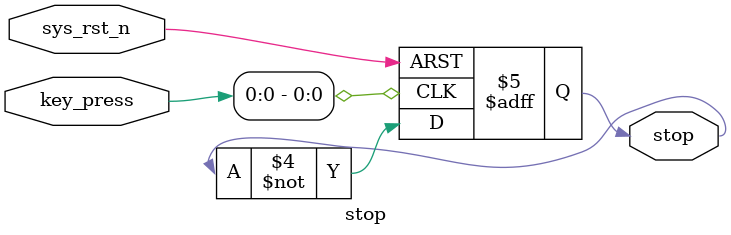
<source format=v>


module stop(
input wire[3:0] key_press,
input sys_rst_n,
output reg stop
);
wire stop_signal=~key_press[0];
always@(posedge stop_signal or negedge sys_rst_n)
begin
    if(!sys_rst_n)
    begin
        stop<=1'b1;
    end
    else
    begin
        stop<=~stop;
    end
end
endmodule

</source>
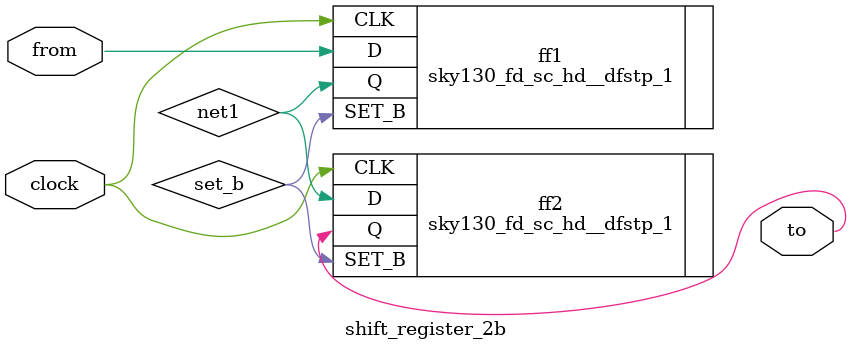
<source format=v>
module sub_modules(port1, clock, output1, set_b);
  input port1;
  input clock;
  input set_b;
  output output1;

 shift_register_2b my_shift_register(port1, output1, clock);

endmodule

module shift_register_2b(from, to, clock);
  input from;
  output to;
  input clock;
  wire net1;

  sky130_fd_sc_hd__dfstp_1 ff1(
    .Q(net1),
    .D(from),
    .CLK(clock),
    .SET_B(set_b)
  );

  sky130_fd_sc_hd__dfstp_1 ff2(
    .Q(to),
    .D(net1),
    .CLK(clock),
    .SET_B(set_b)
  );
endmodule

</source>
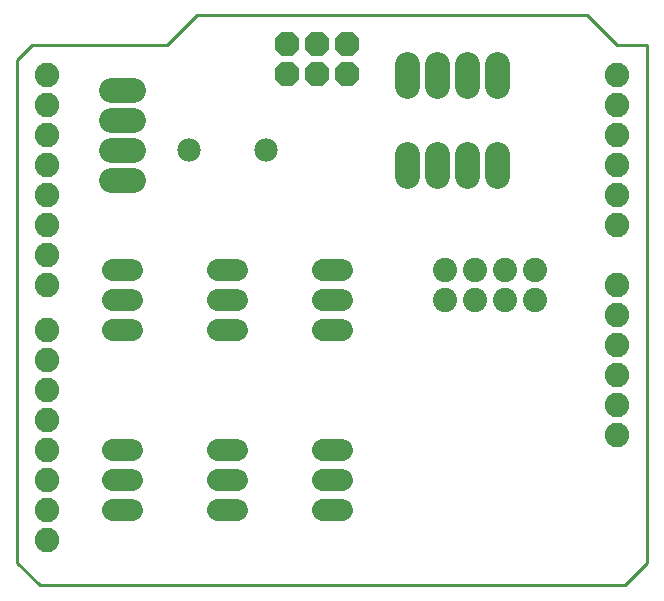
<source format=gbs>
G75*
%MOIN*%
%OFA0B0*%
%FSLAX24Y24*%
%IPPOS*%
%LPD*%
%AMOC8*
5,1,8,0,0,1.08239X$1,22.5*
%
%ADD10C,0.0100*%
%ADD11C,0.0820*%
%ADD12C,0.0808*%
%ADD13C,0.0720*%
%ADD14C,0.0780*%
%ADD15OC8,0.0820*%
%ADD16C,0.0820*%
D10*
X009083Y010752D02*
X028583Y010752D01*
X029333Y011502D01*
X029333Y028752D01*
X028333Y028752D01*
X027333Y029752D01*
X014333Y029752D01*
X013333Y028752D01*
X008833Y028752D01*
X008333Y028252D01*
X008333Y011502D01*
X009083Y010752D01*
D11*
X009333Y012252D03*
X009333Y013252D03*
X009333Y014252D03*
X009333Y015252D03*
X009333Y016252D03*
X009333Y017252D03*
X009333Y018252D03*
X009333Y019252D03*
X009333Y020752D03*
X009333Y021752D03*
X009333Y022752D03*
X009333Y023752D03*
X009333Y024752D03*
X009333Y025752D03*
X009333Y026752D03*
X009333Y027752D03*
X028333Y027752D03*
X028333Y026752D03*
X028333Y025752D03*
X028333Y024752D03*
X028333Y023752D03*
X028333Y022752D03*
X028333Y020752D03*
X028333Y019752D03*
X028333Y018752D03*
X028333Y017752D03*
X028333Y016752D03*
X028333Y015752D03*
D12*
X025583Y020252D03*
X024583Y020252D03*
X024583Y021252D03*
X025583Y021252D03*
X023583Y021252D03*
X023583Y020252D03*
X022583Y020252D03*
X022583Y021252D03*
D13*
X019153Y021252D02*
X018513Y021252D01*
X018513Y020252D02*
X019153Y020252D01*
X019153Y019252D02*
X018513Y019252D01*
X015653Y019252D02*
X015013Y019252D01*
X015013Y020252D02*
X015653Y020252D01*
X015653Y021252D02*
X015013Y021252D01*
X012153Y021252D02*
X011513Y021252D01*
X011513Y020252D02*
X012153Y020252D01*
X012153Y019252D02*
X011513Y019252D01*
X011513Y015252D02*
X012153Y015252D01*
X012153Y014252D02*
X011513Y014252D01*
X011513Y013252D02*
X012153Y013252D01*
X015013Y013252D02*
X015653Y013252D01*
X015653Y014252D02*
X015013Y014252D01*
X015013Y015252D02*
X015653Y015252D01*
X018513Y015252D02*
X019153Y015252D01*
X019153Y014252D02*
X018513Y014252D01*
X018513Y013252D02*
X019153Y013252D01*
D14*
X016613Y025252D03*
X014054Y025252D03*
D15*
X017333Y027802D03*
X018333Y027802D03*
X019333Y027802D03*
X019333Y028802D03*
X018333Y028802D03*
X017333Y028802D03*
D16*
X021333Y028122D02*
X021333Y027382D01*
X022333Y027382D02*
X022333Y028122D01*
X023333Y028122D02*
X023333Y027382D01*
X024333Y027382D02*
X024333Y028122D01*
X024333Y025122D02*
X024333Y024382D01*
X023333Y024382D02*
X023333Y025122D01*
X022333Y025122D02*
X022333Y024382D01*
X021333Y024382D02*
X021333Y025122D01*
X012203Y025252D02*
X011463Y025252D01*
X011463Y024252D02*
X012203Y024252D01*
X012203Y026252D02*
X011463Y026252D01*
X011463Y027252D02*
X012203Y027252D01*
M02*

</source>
━━━━━━━━
#### How to complete this task
A verbatim copy of the data, pictures removed, is the expected result.

#### Task result
<source format=v>


module stop(
input wire[3:0] key_press,
input sys_rst_n,
output reg stop
);
wire stop_signal=~key_press[0];
always@(posedge stop_signal or negedge sys_rst_n)
begin
    if(!sys_rst_n)
    begin
        stop<=1'b1;
    end
    else
    begin
        stop<=~stop;
    end
end
endmodule

</source>
<source format=v>
module sub_modules(port1, clock, output1, set_b);
  input port1;
  input clock;
  input set_b;
  output output1;

 shift_register_2b my_shift_register(port1, output1, clock);

endmodule

module shift_register_2b(from, to, clock);
  input from;
  output to;
  input clock;
  wire net1;

  sky130_fd_sc_hd__dfstp_1 ff1(
    .Q(net1),
    .D(from),
    .CLK(clock),
    .SET_B(set_b)
  );

  sky130_fd_sc_hd__dfstp_1 ff2(
    .Q(to),
    .D(net1),
    .CLK(clock),
    .SET_B(set_b)
  );
endmodule

</source>
<source format=gbs>
G75*
%MOIN*%
%OFA0B0*%
%FSLAX24Y24*%
%IPPOS*%
%LPD*%
%AMOC8*
5,1,8,0,0,1.08239X$1,22.5*
%
%ADD10C,0.0100*%
%ADD11C,0.0820*%
%ADD12C,0.0808*%
%ADD13C,0.0720*%
%ADD14C,0.0780*%
%ADD15OC8,0.0820*%
%ADD16C,0.0820*%
D10*
X009083Y010752D02*
X028583Y010752D01*
X029333Y011502D01*
X029333Y028752D01*
X028333Y028752D01*
X027333Y029752D01*
X014333Y029752D01*
X013333Y028752D01*
X008833Y028752D01*
X008333Y028252D01*
X008333Y011502D01*
X009083Y010752D01*
D11*
X009333Y012252D03*
X009333Y013252D03*
X009333Y014252D03*
X009333Y015252D03*
X009333Y016252D03*
X009333Y017252D03*
X009333Y018252D03*
X009333Y019252D03*
X009333Y020752D03*
X009333Y021752D03*
X009333Y022752D03*
X009333Y023752D03*
X009333Y024752D03*
X009333Y025752D03*
X009333Y026752D03*
X009333Y027752D03*
X028333Y027752D03*
X028333Y026752D03*
X028333Y025752D03*
X028333Y024752D03*
X028333Y023752D03*
X028333Y022752D03*
X028333Y020752D03*
X028333Y019752D03*
X028333Y018752D03*
X028333Y017752D03*
X028333Y016752D03*
X028333Y015752D03*
D12*
X025583Y020252D03*
X024583Y020252D03*
X024583Y021252D03*
X025583Y021252D03*
X023583Y021252D03*
X023583Y020252D03*
X022583Y020252D03*
X022583Y021252D03*
D13*
X019153Y021252D02*
X018513Y021252D01*
X018513Y020252D02*
X019153Y020252D01*
X019153Y019252D02*
X018513Y019252D01*
X015653Y019252D02*
X015013Y019252D01*
X015013Y020252D02*
X015653Y020252D01*
X015653Y021252D02*
X015013Y021252D01*
X012153Y021252D02*
X011513Y021252D01*
X011513Y020252D02*
X012153Y020252D01*
X012153Y019252D02*
X011513Y019252D01*
X011513Y015252D02*
X012153Y015252D01*
X012153Y014252D02*
X011513Y014252D01*
X011513Y013252D02*
X012153Y013252D01*
X015013Y013252D02*
X015653Y013252D01*
X015653Y014252D02*
X015013Y014252D01*
X015013Y015252D02*
X015653Y015252D01*
X018513Y015252D02*
X019153Y015252D01*
X019153Y014252D02*
X018513Y014252D01*
X018513Y013252D02*
X019153Y013252D01*
D14*
X016613Y025252D03*
X014054Y025252D03*
D15*
X017333Y027802D03*
X018333Y027802D03*
X019333Y027802D03*
X019333Y028802D03*
X018333Y028802D03*
X017333Y028802D03*
D16*
X021333Y028122D02*
X021333Y027382D01*
X022333Y027382D02*
X022333Y028122D01*
X023333Y028122D02*
X023333Y027382D01*
X024333Y027382D02*
X024333Y028122D01*
X024333Y025122D02*
X024333Y024382D01*
X023333Y024382D02*
X023333Y025122D01*
X022333Y025122D02*
X022333Y024382D01*
X021333Y024382D02*
X021333Y025122D01*
X012203Y025252D02*
X011463Y025252D01*
X011463Y024252D02*
X012203Y024252D01*
X012203Y026252D02*
X011463Y026252D01*
X011463Y027252D02*
X012203Y027252D01*
M02*

</source>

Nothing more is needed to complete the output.